- #1

APphysicsfail

- 1

- 0

## Homework Statement

Add these vectors: 10 km [S53°E] and 25 km 16.26° N of E

## Homework Equations

Law of cosines and law of sines equations

## The Attempt at a Solution

So I visualized the vectors as two arrows, the shorter one pointing down at a 323° angle (of 53° east of south) and the longer one starting at the tip of the first one, pointing up 16.26°. My first attempt was to split them up into components- I drew legs off of the lines to make right triangles and used trig to calculate Ax=3.96km, Ay=9.18km, Bx=21.29 and By=13.11 with Ax/Ay being the components of the 10km line, Bx/By the components of 25km. I then realized that the resultant line I was looking for wasn't going to be the hypotenuse of a triangle but the side of a quadrilateral, so finding the components was useless.

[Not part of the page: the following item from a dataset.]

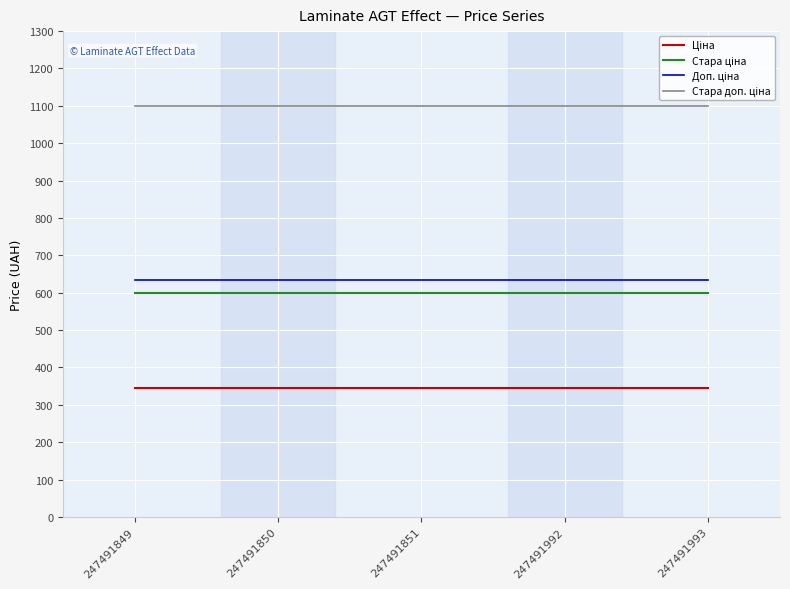

What is the total value across all series at 247491992?

2679.5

Then I found the supplementary angle between 37° (the compliment of 53°) and 16.26° to be 126.74°. I used the law of cosines to find the length of the resultant, with 126.74° being my angle C and the resultant being c.

c^2 = a^2+b^2 - 2ab(cosC)

c^2 = 10^2+25^2 - 2(10)(25)(cos126.74)

c^2 = 487.7

c = 22.08

I feel like I'm doing this wrong, since it's odd that the resultant is shorter than the second vector. I went on to plug this information into the law of sines to find the angle of the new vector, using 25 as B, 22.08 as C, 126.74 as c and looking for b.

sinb/B = sinc/C

sinb/25 = sin126.74/22.08

b = .665°

53°+0.665 = 53.665° E of S.

So the answer I got is 22.08km 53.665 E of S. I'm positive that this is wrong. Could someone please explain to me how this works and what I'm doing wrong? If my phrasing of the question is confusing, ask me any questions you have and I'll try convey it clearer. Thank you!